Because only the text is wanted, repeat the records below exactly and omit the pictures.
◇ ◇ ◇ ◇
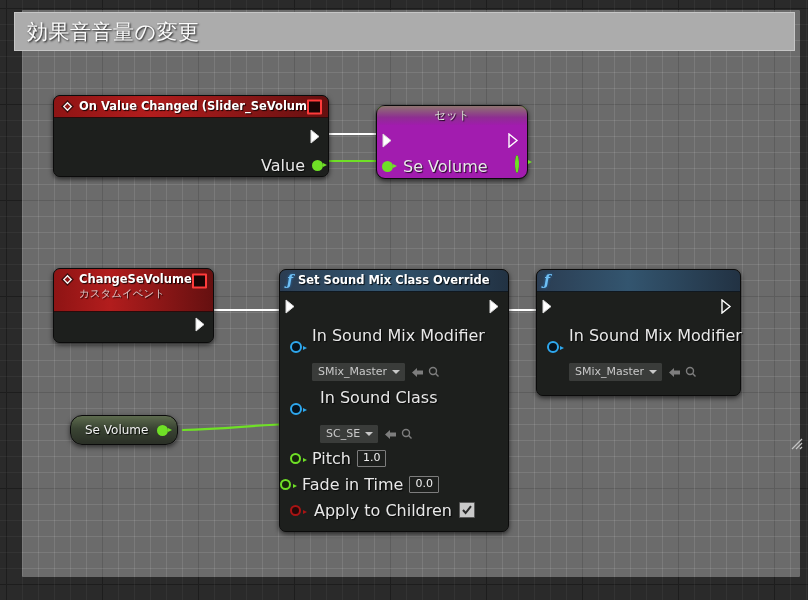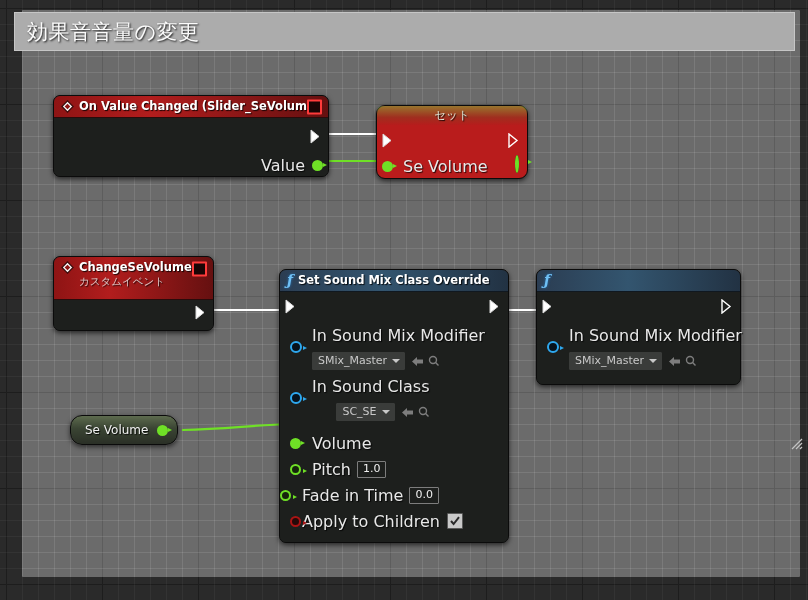"セット" div.node { background: #b91c1c -> #a21caf }
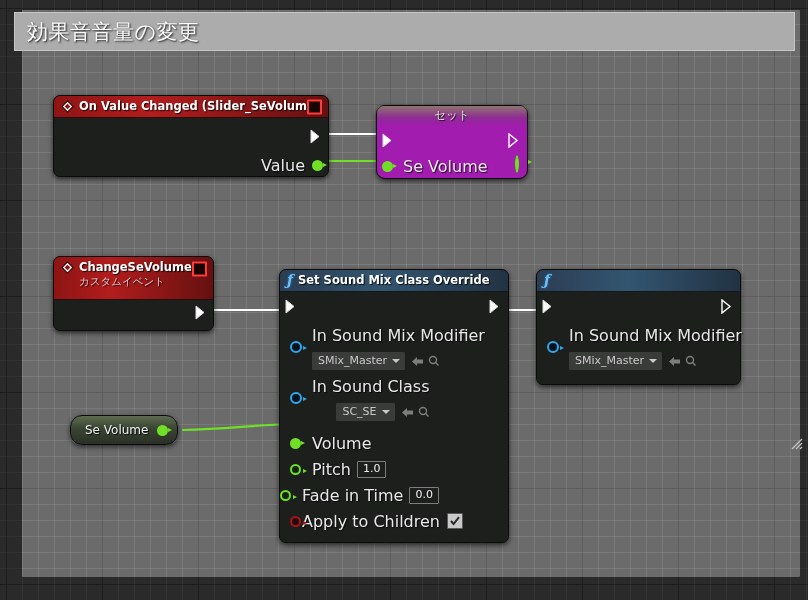"ChangeSeVolume" div.node { top: 256px -> 268px }
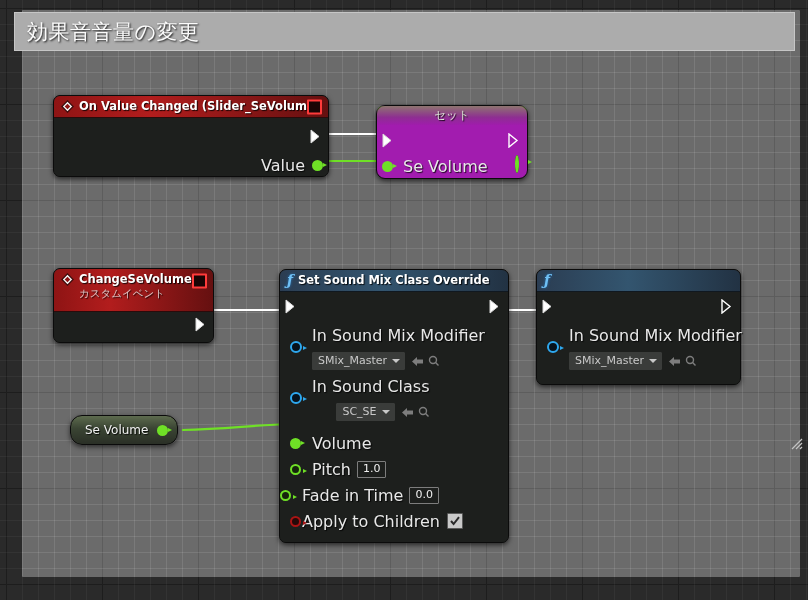"In Sound Mix Modifier" .row2 .stack { gap: 7px -> 18px }
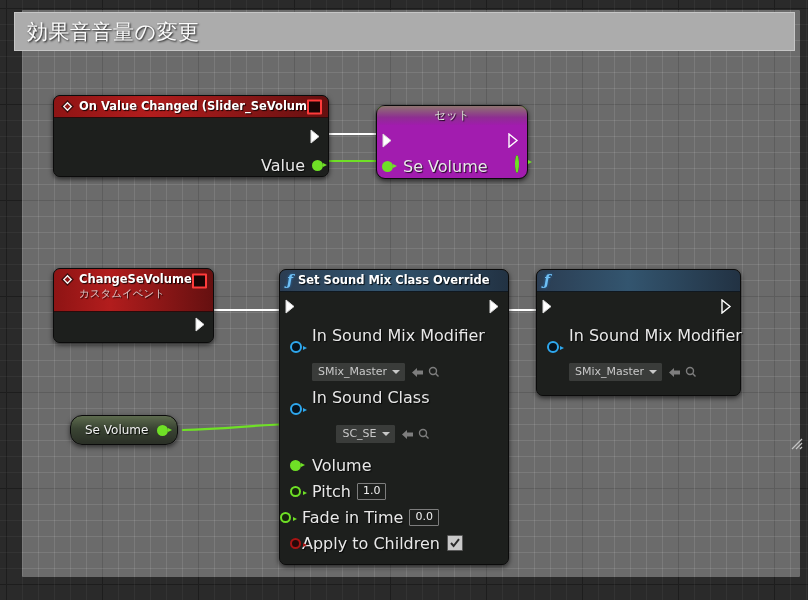"In Sound Class" div.stack { align-items: flex-end -> none; margin-left: 10px -> 18px }
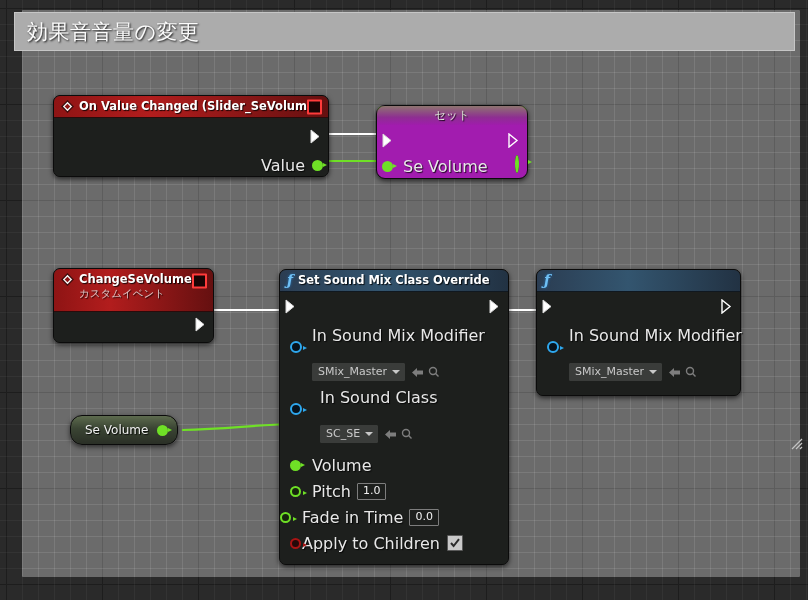"Volume" div.row { html: <div> <span></span> <span>Volume</span> </div> -> none }
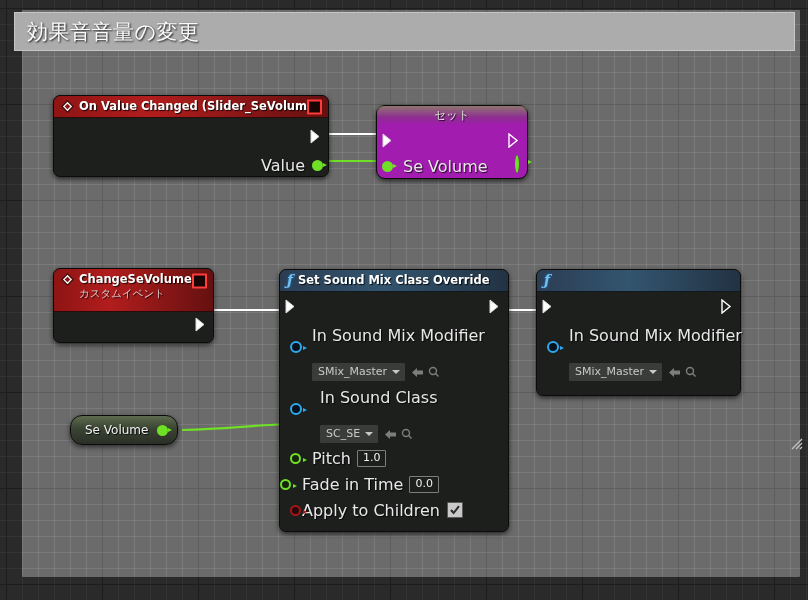"Apply to Children" span.row-label { margin-left: 1px -> 13px }
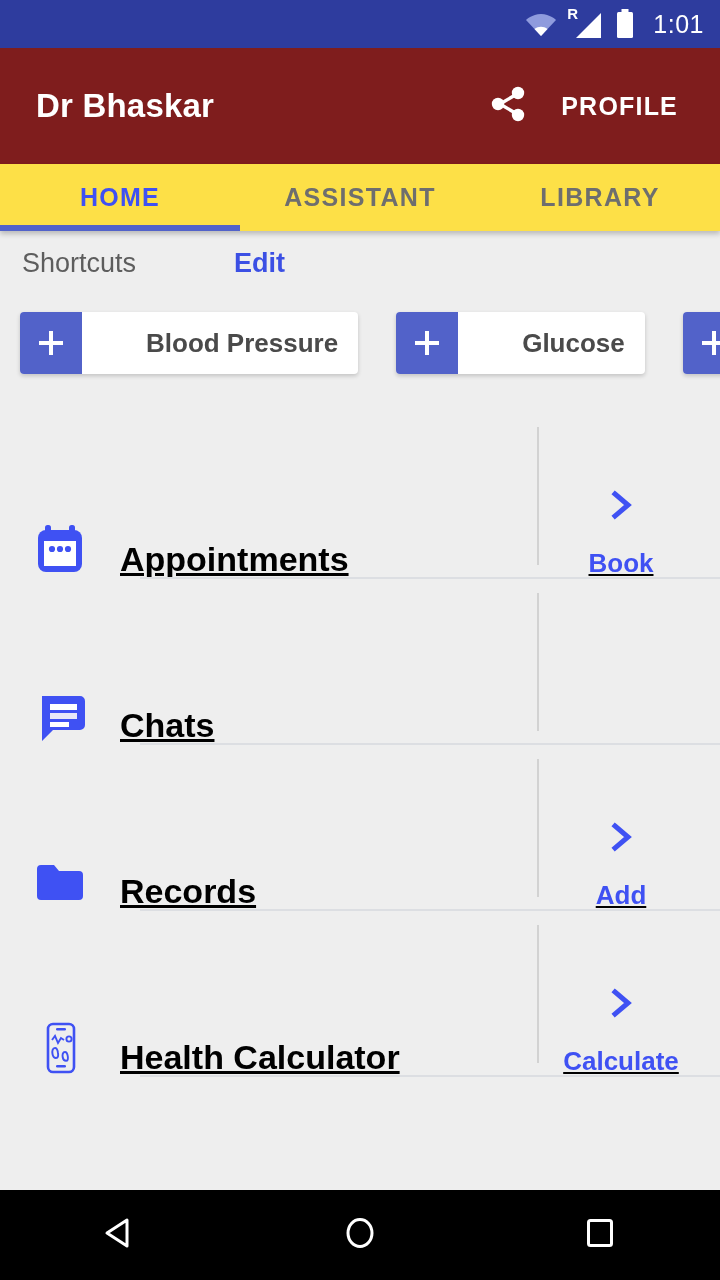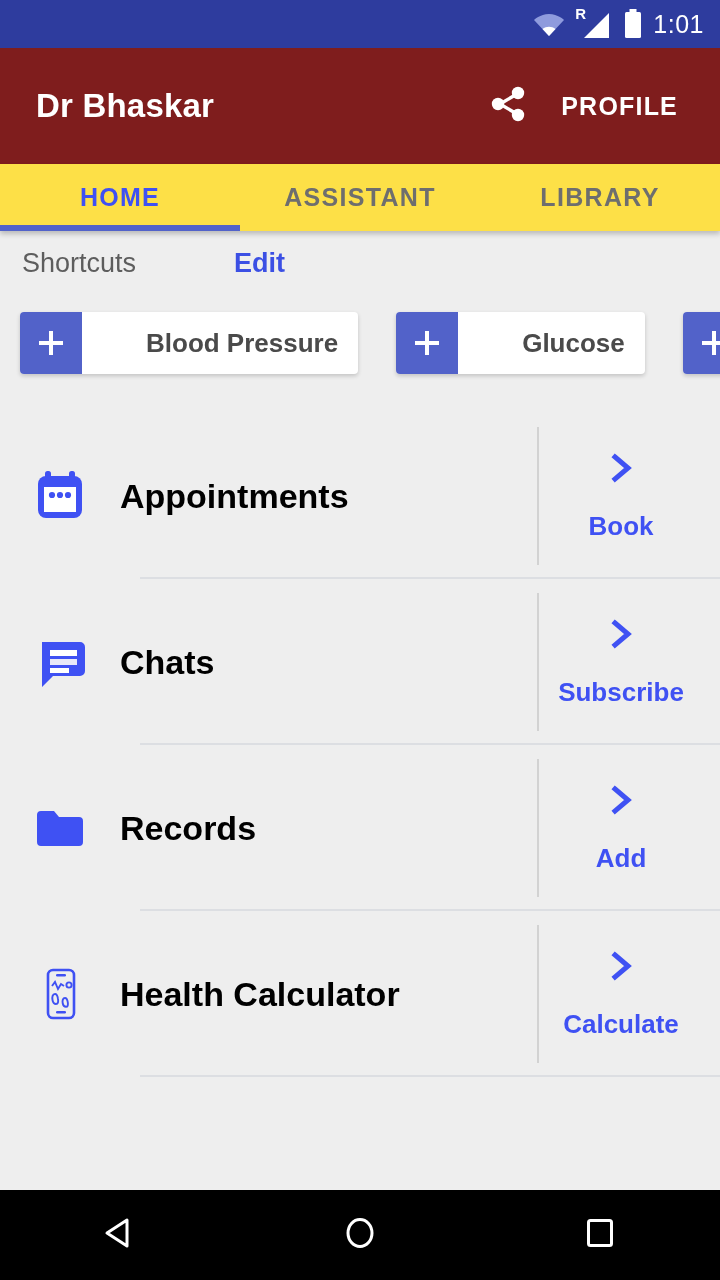"1:01" .sb-time { margin-left: 0 -> 8px }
◇ ◇ ◇ ◇
YOUR SOLUTION:
"セット" div.node { background: #b91c1c -> #a21caf }
"ChangeSeVolume" div.node { top: 256px -> 268px }
"In Sound Mix Modifier" .row2 .stack { gap: 7px -> 18px }
"In Sound Class" div.stack { align-items: flex-end -> none; margin-left: 10px -> 18px }
"Volume" div.row { html: <div> <span></span> <span>Volume</span> </div> -> none }
"Apply to Children" span.row-label { margin-left: 1px -> 13px }
"1:01" .sb-time { margin-left: 0 -> 8px }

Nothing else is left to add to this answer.